When our children were small, they would visit the summerhouse to listen to songs on the wind up gramophone or play “shops” or “trains” with their grandfather, but for many months of the year it remained unoccupied. The pond sprang a leak and lost most of it’s water, quickly becoming overgrown with brambles and different kinds of willow herb.

 In 1999, my garden in Solihull had grown too small for the number of herbs I wanted to grow, so I persuaded my parents to let me plant some in their garden and to resurrect the patch of stones by the electricity pole by the summerhouse. At the time, I was facilitating an online herblore workshop and I made note of what was growing.

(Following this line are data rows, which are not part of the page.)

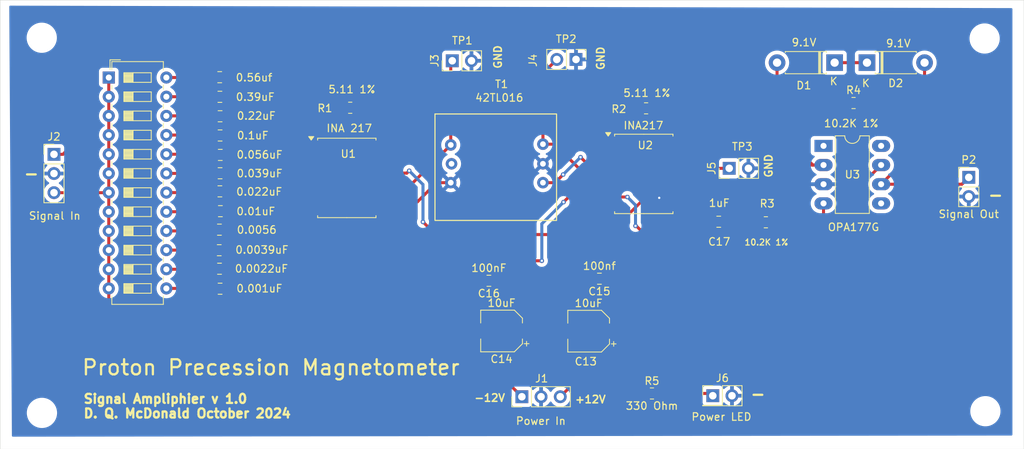
<source format=kicad_pcb>
(kicad_pcb
	(version 20240108)
	(generator "pcbnew")
	(generator_version "8.0")
	(general
		(thickness 1.6)
		(legacy_teardrops no)
	)
	(paper "A4")
	(title_block
		(title "PPM Aplifier")
		(date "2024-10-17")
		(rev "1.0")
		(company "D. Q. McDonald")
	)
	(layers
		(0 "F.Cu" signal)
		(31 "B.Cu" signal)
		(32 "B.Adhes" user "B.Adhesive")
		(33 "F.Adhes" user "F.Adhesive")
		(34 "B.Paste" user)
		(35 "F.Paste" user)
		(36 "B.SilkS" user "B.Silkscreen")
		(37 "F.SilkS" user "F.Silkscreen")
		(38 "B.Mask" user)
		(39 "F.Mask" user)
		(40 "Dwgs.User" user "User.Drawings")
		(41 "Cmts.User" user "User.Comments")
		(42 "Eco1.User" user "User.Eco1")
		(43 "Eco2.User" user "User.Eco2")
		(44 "Edge.Cuts" user)
		(45 "Margin" user)
		(46 "B.CrtYd" user "B.Courtyard")
		(47 "F.CrtYd" user "F.Courtyard")
		(48 "B.Fab" user)
		(49 "F.Fab" user)
		(50 "User.1" user)
		(51 "User.2" user)
		(52 "User.3" user)
		(53 "User.4" user)
		(54 "User.5" user)
		(55 "User.6" user)
		(56 "User.7" user)
		(57 "User.8" user)
		(58 "User.9" user)
	)
	(setup
		(stackup
			(layer "F.SilkS"
				(type "Top Silk Screen")
			)
			(layer "F.Paste"
				(type "Top Solder Paste")
			)
			(layer "F.Mask"
				(type "Top Solder Mask")
				(thickness 0.01)
			)
			(layer "F.Cu"
				(type "copper")
				(thickness 0.035)
			)
			(layer "dielectric 1"
				(type "core")
				(thickness 1.51)
				(material "FR4")
				(epsilon_r 4.5)
				(loss_tangent 0.02)
			)
			(layer "B.Cu"
				(type "copper")
				(thickness 0.035)
			)
			(layer "B.Mask"
				(type "Bottom Solder Mask")
				(thickness 0.01)
			)
			(layer "B.Paste"
				(type "Bottom Solder Paste")
			)
			(layer "B.SilkS"
				(type "Bottom Silk Screen")
			)
			(copper_finish "None")
			(dielectric_constraints no)
		)
		(pad_to_mask_clearance 0)
		(allow_soldermask_bridges_in_footprints no)
		(pcbplotparams
			(layerselection 0x00010fc_ffffffff)
			(plot_on_all_layers_selection 0x0000000_00000000)
			(disableapertmacros no)
			(usegerberextensions no)
			(usegerberattributes yes)
			(usegerberadvancedattributes yes)
			(creategerberjobfile yes)
			(dashed_line_dash_ratio 12.000000)
			(dashed_line_gap_ratio 3.000000)
			(svgprecision 4)
			(plotframeref no)
			(viasonmask no)
			(mode 1)
			(useauxorigin no)
			(hpglpennumber 1)
			(hpglpenspeed 20)
			(hpglpendiameter 15.000000)
			(pdf_front_fp_property_popups yes)
			(pdf_back_fp_property_popups yes)
			(dxfpolygonmode yes)
			(dxfimperialunits yes)
			(dxfusepcbnewfont yes)
			(psnegative no)
			(psa4output no)
			(plotreference yes)
			(plotvalue yes)
			(plotfptext yes)
			(plotinvisibletext no)
			(sketchpadsonfab no)
			(subtractmaskfromsilk no)
			(outputformat 1)
			(mirror no)
			(drillshape 1)
			(scaleselection 1)
			(outputdirectory "")
		)
	)
	(net 0 "")
	(net 1 "+12V")
	(net 2 "GND")
	(net 3 "-12V")
	(net 4 "Net-(J2-Pin_1)")
	(net 5 "Net-(C1-Pad1)")
	(net 6 "Net-(C2-Pad1)")
	(net 7 "Net-(C3-Pad1)")
	(net 8 "Net-(C4-Pad1)")
	(net 9 "Net-(C5-Pad1)")
	(net 10 "Net-(C6-Pad1)")
	(net 11 "Net-(C7-Pad1)")
	(net 12 "Net-(C8-Pad1)")
	(net 13 "Net-(C9-Pad1)")
	(net 14 "Net-(C10-Pad1)")
	(net 15 "Net-(C11-Pad1)")
	(net 16 "Net-(C12-Pad1)")
	(net 17 "Net-(J5-Pin_1)")
	(net 18 "Net-(C17-Pad2)")
	(net 19 "Net-(D1-A)")
	(net 20 "Net-(D1-K)")
	(net 21 "Net-(D2-A)")
	(net 22 "Net-(J2-Pin_3)")
	(net 23 "Net-(J3-Pin_1)")
	(net 24 "Net-(J4-Pin_2)")
	(net 25 "Net-(U1-RG1)")
	(net 26 "Net-(U1-RG2)")
	(net 27 "Net-(U2-RG2)")
	(net 28 "Net-(U2-RG1)")
	(net 29 "unconnected-(T1-PM-Pad2)")
	(net 30 "Net-(T1-6)")
	(net 31 "unconnected-(U1-NC14-Pad14)")
	(net 32 "unconnected-(U1-NC3-Pad3)")
	(net 33 "unconnected-(U1-NC6-Pad6)")
	(net 34 "unconnected-(U1-NC16-Pad16)")
	(net 35 "unconnected-(U1-NC1-Pad1)")
	(net 36 "unconnected-(U1-NC9-Pad9)")
	(net 37 "unconnected-(U1-NC12-Pad12)")
	(net 38 "unconnected-(U1-NC8-Pad8)")
	(net 39 "unconnected-(U2-NC8-Pad8)")
	(net 40 "unconnected-(U2-NC1-Pad1)")
	(net 41 "unconnected-(U2-NC16-Pad16)")
	(net 42 "unconnected-(U2-NC14-Pad14)")
	(net 43 "unconnected-(U2-NC12-Pad12)")
	(net 44 "unconnected-(U2-NC9-Pad9)")
	(net 45 "unconnected-(U2-NC3-Pad3)")
	(net 46 "unconnected-(U2-NC6-Pad6)")
	(net 47 "unconnected-(U3-NC-Pad5)")
	(net 48 "unconnected-(U3-NC-Pad1)")
	(net 49 "unconnected-(U3-NC-Pad8)")
	(net 50 "Net-(J6-Pin_1)")
	(footprint "Diode_THT:D_DO-41_SOD81_P7.62mm_Horizontal" (layer "F.Cu") (at 135.625 27.35 180))
	(footprint "Button_Switch_THT:SW_DIP_SPSTx12_Slide_6.7x32.04mm_W7.62mm_P2.54mm_LowProfile" (layer "F.Cu") (at 39.57 29.3225))
	(footprint "Capacitor_SMD:C_0805_2012Metric_Pad1.18x1.45mm_HandSolder" (layer "F.Cu") (at 54.3 57.3))
	(footprint "Capacitor_SMD:C_0805_2012Metric_Pad1.18x1.45mm_HandSolder" (layer "F.Cu") (at 54.3 37))
	(footprint "Connector_PinHeader_2.54mm:PinHeader_1x03_P2.54mm_Vertical" (layer "F.Cu") (at 32.32 39.4975))
	(footprint "Resistor_SMD:R_0805_2012Metric_Pad1.20x1.40mm_HandSolder" (layer "F.Cu") (at 71.52 33.3225))
	(footprint "Capacitor_SMD:C_0805_2012Metric_Pad1.18x1.45mm_HandSolder" (layer "F.Cu") (at 89.8725 56.2475 180))
	(footprint "Capacitor_SMD:C_0805_2012Metric_Pad1.18x1.45mm_HandSolder" (layer "F.Cu") (at 120.2875 48.425))
	(footprint "Connector_PinHeader_2.54mm:PinHeader_2x01_P2.54mm_Vertical" (layer "F.Cu") (at 119.5 71.475))
	(footprint "Diode_THT:D_DO-41_SOD81_P7.62mm_Horizontal" (layer "F.Cu") (at 139.905 27.35))
	(footprint "MountingHole:MountingHole_3.5mm" (layer "F.Cu") (at 155.475 24.15))
	(footprint "Capacitor_SMD:C_0805_2012Metric_Pad1.18x1.45mm_HandSolder" (layer "F.Cu") (at 54.3 42))
	(footprint "Capacitor_SMD:C_0805_2012Metric_Pad1.18x1.45mm_HandSolder" (layer "F.Cu") (at 54.25 29.275))
	(footprint "Capacitor_SMD:C_0805_2012Metric_Pad1.18x1.45mm_HandSolder" (layer "F.Cu") (at 54.275 44.4))
	(footprint "Capacitor_SMD:C_0805_2012Metric_Pad1.18x1.45mm_HandSolder" (layer "F.Cu") (at 54.2125 49.475))
	(footprint "Capacitor_SMD:C_0805_2012Metric_Pad1.18x1.45mm_HandSolder" (layer "F.Cu") (at 54.325 39.575))
	(footprint "Capacitor_SMD:CP_Elec_5x3" (layer "F.Cu") (at 103.0725 62.9225 180))
	(footprint "DQM_kicad_new:Transformer_42TL016" (layer "F.Cu") (at 84.825 38.25))
	(footprint "Resistor_SMD:R_0805_2012Metric_Pad1.20x1.40mm_HandSolder" (layer "F.Cu") (at 111.45 71.175))
	(footprint "Capacitor_SMD:C_0805_2012Metric_Pad1.18x1.45mm_HandSolder" (layer "F.Cu") (at 54.1875 52.2))
	(footprint "Capacitor_SMD:CP_Elec_5x3" (layer "F.Cu") (at 91.5475 62.8975 180))
	(footprint "MountingHole:MountingHole_3.5mm" (layer "F.Cu") (at 30.725 73.75))
	(footprint "Package_DIP:DIP-8_W7.62mm_LongPads" (layer "F.Cu") (at 134.155 38.375))
	(footprint "Capacitor_SMD:C_0805_2012Metric_Pad1.18x1.45mm_HandSolder"
		(layer "F.Cu")
		(uuid "785cd178-9e0f-46e4-b0a9-e3159a9d3d67")
		(at 54.225 54.65)
		(descr "Capacitor SMD 0805 (2012 Metric), square (rectangular) end terminal, IPC_7351 nominal with elongated pad for handsoldering. (Body size source: IPC-SM-782 page 76, https://www.pcb-3d.com/wordpress/wp-content/uploads/ipc-sm-782a_amendment_1_and_2.pdf, https://docs.google.com/spreadsheets/d/1BsfQQcO9C6DZCsRaXUlFlo91Tg2WpOkGARC1WS5S8t0/edit?usp=sharing), generated with kicad-footprint-generator")
		(tags "capacitor handsolder")
		(property "Reference" "C11"
			(at 0 -1.68 0)
			(layer "F.SilkS")
			(hide yes)
			(uuid "0ab3f463-e81f-4845-8a40-9d0a9fe41fe3")
			(effects
				(font
					(size 1 1)
					(thickness 0.15)
				)
			)
		)
		(property "Value" "0.0022uF"
			(at 5.55 0 0)
			(layer "F.SilkS")
			(uuid "7c0c5ca6-5acb-4a8b-a716-8c2f2afaaf46")
			(effects
				(font
					(size 1 1)
					(thickness 0.15)
				)
			)
		)
		(property "Footprint" "Capacitor_SMD:C_0805_2012Metric_Pad1.18x1.45mm_HandSolder"
			(at 0 0 0)
			(unlocked yes)
			(layer "F.Fab")
			(hide yes)
			(uuid "0a03b110-2be1-43c1-9168-537cf0aeca8c")
			(effects
				(font
					(size 1.27 1.27)
					(thickness 0.15)
				)
			)
		)
		(property "Datasheet" ""
			(at 0 0 0)
			(unlocked yes)
			(layer "F.Fab")
			(hide yes)
			(uuid "d1db0c5d-de27-428c-9ba5-b1b0c4937cfc")
			(effects
				(font
					(size 1.27 1.27)
					(thickness 0.15)
				)
			)
		)
		(property "Description" "Unpolarized capacitor"
			(at 0 0 0)
			(unlocked yes)
			(layer "F.Fab")
			(hide yes)
			(uuid "1d0fe87e-0cea-4818-b99f-de95eba7f368")
			(effects
				(font
					(size 1.27 1.27)
					(thickness 0.15)
				)
			)
		)
		(property ki_fp_filters "C_*")
		(path "/d468d095-c3a4-4ff6-bc14-835222972783")
		(sheetname "Root")
		(sheetfile "PPM Amplifier.kicad_sch")
		(attr smd)
		(fp_line
			(start -0.261252 -0.735)
			(end 0.261252 -0.735)
			(stroke
				(width 0.12)
				(type solid)
			)
			(layer "F.SilkS")
			(uuid "df737c9a-ed2b-4cd6-80ac-d13a98c65483")
		)
		(fp_line
			(start -0.261252 0.735)
			(end 0.261252 0.735)
			(stroke
				(width 0.12)
				(type solid)
			)
			(layer "F.SilkS")
			(uuid "e515cc73-308a-46a8-be8f-d00f210cd6a5")
		)
		(fp_line
			(start -1.88 -0.98)
			(end 1.88 -0.98)
			(stroke
				(width 0.05)
				(type solid)
			)
			(layer "F.CrtYd")
			(uuid "a2867470-8c80-4797-829d-316c2d08ed37")
		)
		(fp_line
			(start -1.88 0.98)
			(end -1.88 -0.98)
			(stroke
				(width 0.05)
				(type solid)
			)
			(layer "F.CrtYd")
			(uuid "294b5970-cc8d-4216-95a1-209db77a7a95")
		)
		(fp_line
			(start 1.88 -0.98)
			(end 1.88 0.98)
			(stroke
				(width 0.05)
				(type solid)
			)
			(layer "F.CrtYd")
			(uuid "9b3e336d-e592-47ef-818d-28ed9d5ffcab")
		)
		(fp_line
			(start 1.88 0.98)
			(end -1.88 0.98)
			(stroke
				(width 0.05)
				(type solid)
			)
			(layer "F.CrtYd")
			(uuid "a8c948f1-e9dc-4615-89a6-2400b7c2bb3d")
		)
		(fp_line
			(start -1 -0.625)
			(end 1 -0.625)
			(stroke
				(width 0.1)
				(type solid)
			)
			(layer "F.Fab")
			(uuid "b3b58fe0-3a4b-489c-9f1d-20e8db96354a")
		)
		(fp_line
			(start -1 0.625)
			(end -1 -0.625)
			(stroke
				(width 0.1)
				(type solid)
			)
			(layer "F.Fab")
			(uuid "6fe8db62-0e80-46bd-9544-01759eb8298e")
		)
		(fp_line
			(start 1 -0.625)
			(end 1 0.625)
			(stroke
				(width 0.1)
				(type solid)
			)
			(layer "F.Fab")
			(uuid "d84a5b04-c0af-4b4b-b0b0-4eca27ef4269")
		)
		(fp_line
			(start 1 0.625)
			(end -1 0.625)
			(stroke
				(width 0.1)
				(type solid)
			)
			(layer "F.Fab")
			(uuid "79cd91d1-5ad4-4a9b-9f1e-a034498d6b4b")
		)
		(fp_text u
... [217480 chars truncated]
</source>
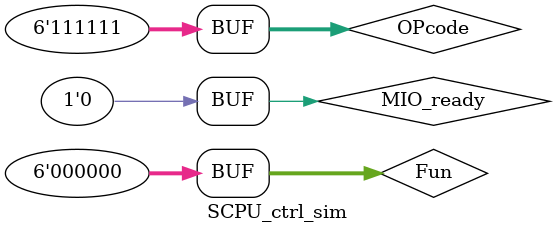
<source format=v>
`timescale 1ns / 1ps


module SCPU_ctrl_sim;

	// Inputs
	reg [5:0] OPcode;
	reg [5:0] Fun;
	reg MIO_ready;

	// Outputs
	wire RegDst;
	wire ALUSrc_B;
	wire MemtoReg;
	wire Jump;
	wire Branch;
	wire RegWrite;
	wire mem_w;
	wire [2:0] ALU_Control;
	wire CPU_MIO;

	// Instantiate the Unit Under Test (UUT)
	SCPU_ctrl uut (
		.OPcode(OPcode), 
		.Fun(Fun), 
		.MIO_ready(MIO_ready), 
		.RegDst(RegDst), 
		.ALUSrc_B(ALUSrc_B), 
		.MemtoReg(MemtoReg), 
		.Jump(Jump), 
		.Branch(Branch), 
		.RegWrite(RegWrite), 
		.mem_w(mem_w), 
		.ALU_Control(ALU_Control), 
		.CPU_MIO(CPU_MIO)
	);

	initial begin
		// Initialize Inputs
		OPcode = 0;
		Fun = 0;
		MIO_ready = 0;

		// Wait 40 ns for global reset to finish
		#40;
		OPcode = 0;
		Fun = 6'b100000;//add
		#20;
		Fun = 6'b100010;//sub
		#20;
		Fun = 6'b100100;//and
		#20;
		Fun = 6'b100101;//or
		#20;
		Fun = 6'b101010;//slt
		#20;
		Fun = 6'b100111;//nor
		#20;
		Fun = 6'b000010;//srl
		#20;
		Fun = 6'b010110;//xor
		#20;
		Fun = 6'b111111;//¼ä¸ô
		#1;
		OPcode = 6'b100011;//load
		#20;
		OPcode = 6'b101011;//store
		#20;
		OPcode = 6'b000100;//beq
		#20;
		OPcode = 6'b000010;//jump
		#20;
		OPcode = 6'b001010;//slti
		#20;
		OPcode = 6'h3f;//¼ä¸ô
		Fun = 6'b000000;//¼ä¸ô
		
		
        
		// Add stimulus here

	end
      
endmodule


</source>
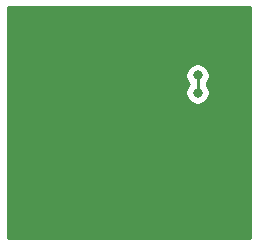
<source format=gbr>
G04 #@! TF.GenerationSoftware,KiCad,Pcbnew,5.1.4*
G04 #@! TF.CreationDate,2019-08-27T15:50:40-04:00*
G04 #@! TF.ProjectId,siot-node-current-clamp,73696f74-2d6e-46f6-9465-2d6375727265,rev?*
G04 #@! TF.SameCoordinates,Original*
G04 #@! TF.FileFunction,Copper,L2,Bot*
G04 #@! TF.FilePolarity,Positive*
%FSLAX46Y46*%
G04 Gerber Fmt 4.6, Leading zero omitted, Abs format (unit mm)*
G04 Created by KiCad (PCBNEW 5.1.4) date 2019-08-27 15:50:40*
%MOMM*%
%LPD*%
G04 APERTURE LIST*
%ADD10C,0.800000*%
%ADD11C,0.250000*%
%ADD12C,0.254000*%
G04 APERTURE END LIST*
D10*
X119330000Y-54255000D03*
X121730000Y-69655000D03*
X119730000Y-69655000D03*
X121730000Y-67855000D03*
X119530000Y-67855000D03*
X116930000Y-69655000D03*
X114930000Y-69655000D03*
X116930000Y-67855000D03*
X114930000Y-67855000D03*
X108330000Y-65255000D03*
X125730000Y-54455000D03*
X127117500Y-58842500D03*
X109330000Y-55855000D03*
X123930000Y-58180000D03*
X123930000Y-56730000D03*
D11*
X123930000Y-58180000D02*
X123930000Y-56730000D01*
D12*
G36*
X128372000Y-70460000D02*
G01*
X107848000Y-70460000D01*
X107848000Y-56628061D01*
X122895000Y-56628061D01*
X122895000Y-56831939D01*
X122934774Y-57031898D01*
X123012795Y-57220256D01*
X123126063Y-57389774D01*
X123170001Y-57433712D01*
X123170000Y-57476289D01*
X123126063Y-57520226D01*
X123012795Y-57689744D01*
X122934774Y-57878102D01*
X122895000Y-58078061D01*
X122895000Y-58281939D01*
X122934774Y-58481898D01*
X123012795Y-58670256D01*
X123126063Y-58839774D01*
X123270226Y-58983937D01*
X123439744Y-59097205D01*
X123628102Y-59175226D01*
X123828061Y-59215000D01*
X124031939Y-59215000D01*
X124231898Y-59175226D01*
X124420256Y-59097205D01*
X124589774Y-58983937D01*
X124733937Y-58839774D01*
X124847205Y-58670256D01*
X124925226Y-58481898D01*
X124965000Y-58281939D01*
X124965000Y-58078061D01*
X124925226Y-57878102D01*
X124847205Y-57689744D01*
X124733937Y-57520226D01*
X124690000Y-57476289D01*
X124690000Y-57433711D01*
X124733937Y-57389774D01*
X124847205Y-57220256D01*
X124925226Y-57031898D01*
X124965000Y-56831939D01*
X124965000Y-56628061D01*
X124925226Y-56428102D01*
X124847205Y-56239744D01*
X124733937Y-56070226D01*
X124589774Y-55926063D01*
X124420256Y-55812795D01*
X124231898Y-55734774D01*
X124031939Y-55695000D01*
X123828061Y-55695000D01*
X123628102Y-55734774D01*
X123439744Y-55812795D01*
X123270226Y-55926063D01*
X123126063Y-56070226D01*
X123012795Y-56239744D01*
X122934774Y-56428102D01*
X122895000Y-56628061D01*
X107848000Y-56628061D01*
X107848000Y-50952000D01*
X128372001Y-50952000D01*
X128372000Y-70460000D01*
X128372000Y-70460000D01*
G37*
X128372000Y-70460000D02*
X107848000Y-70460000D01*
X107848000Y-56628061D01*
X122895000Y-56628061D01*
X122895000Y-56831939D01*
X122934774Y-57031898D01*
X123012795Y-57220256D01*
X123126063Y-57389774D01*
X123170001Y-57433712D01*
X123170000Y-57476289D01*
X123126063Y-57520226D01*
X123012795Y-57689744D01*
X122934774Y-57878102D01*
X122895000Y-58078061D01*
X122895000Y-58281939D01*
X122934774Y-58481898D01*
X123012795Y-58670256D01*
X123126063Y-58839774D01*
X123270226Y-58983937D01*
X123439744Y-59097205D01*
X123628102Y-59175226D01*
X123828061Y-59215000D01*
X124031939Y-59215000D01*
X124231898Y-59175226D01*
X124420256Y-59097205D01*
X124589774Y-58983937D01*
X124733937Y-58839774D01*
X124847205Y-58670256D01*
X124925226Y-58481898D01*
X124965000Y-58281939D01*
X124965000Y-58078061D01*
X124925226Y-57878102D01*
X124847205Y-57689744D01*
X124733937Y-57520226D01*
X124690000Y-57476289D01*
X124690000Y-57433711D01*
X124733937Y-57389774D01*
X124847205Y-57220256D01*
X124925226Y-57031898D01*
X124965000Y-56831939D01*
X124965000Y-56628061D01*
X124925226Y-56428102D01*
X124847205Y-56239744D01*
X124733937Y-56070226D01*
X124589774Y-55926063D01*
X124420256Y-55812795D01*
X124231898Y-55734774D01*
X124031939Y-55695000D01*
X123828061Y-55695000D01*
X123628102Y-55734774D01*
X123439744Y-55812795D01*
X123270226Y-55926063D01*
X123126063Y-56070226D01*
X123012795Y-56239744D01*
X122934774Y-56428102D01*
X122895000Y-56628061D01*
X107848000Y-56628061D01*
X107848000Y-50952000D01*
X128372001Y-50952000D01*
X128372000Y-70460000D01*
M02*

</source>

The following is an extract from the July 1999 workshop posting:

“My parents are growing vervain, valerian, broad-leaved thyme, lemon thyme, orange thyme, pokeroot, marshmallow, comfrey, rock rose, an apothecary's rose, meadowsweet and bogbean for me. They have enjoyed seeing the plants grow and flower and I have been able to harvest what is available when I visit them. We're not quite sure how the meadowsweet and bogbean are faring on the water's edge down at what used to be a pond, as the whole area is overgrown with Himalayan balsam, burdock and enormous nettles and briars, but when these die down in the autumn, we may be able to find trace of them. My parents' farm is over an hour away from where I live, and visits have also given me opportunities for wildcrafting. I have dried nettles, cleavers, burdock leaves, meadowsweet, yarrow, plantain leaves and aerial parts and picked dogrose petals to make a tincture to lift the spirits and put into a homemade body lotion.”

To my delight the following year, 2000, my father dug a patch of ground below the summerhouse with the help of a friend so that my herb garden could expand further. This is the layout which remains today. One of the things I noticed when I was working in the new gardens, was that there was nowhere to sit and rest in between weeding and digging, other than on the summerhouse porch. Requests were made for some seats and once again, my father demonstrated his considerable skill by designing and making the benches you see today.

The more time I spent working on the gardens, the more I realised what a special place I had been given and what an opportunity there was to share it with others. In 2003, we celebrated our silver and my parents’ golden wedding anniversaries with a weekend of live music, kite flying and songs and stories around the campfire. The idea for the Sanctuary began to take shape and came to fruition in 2004 with the launch event held in July. It is hoped that others will come to love the Sanctuary as much as we do.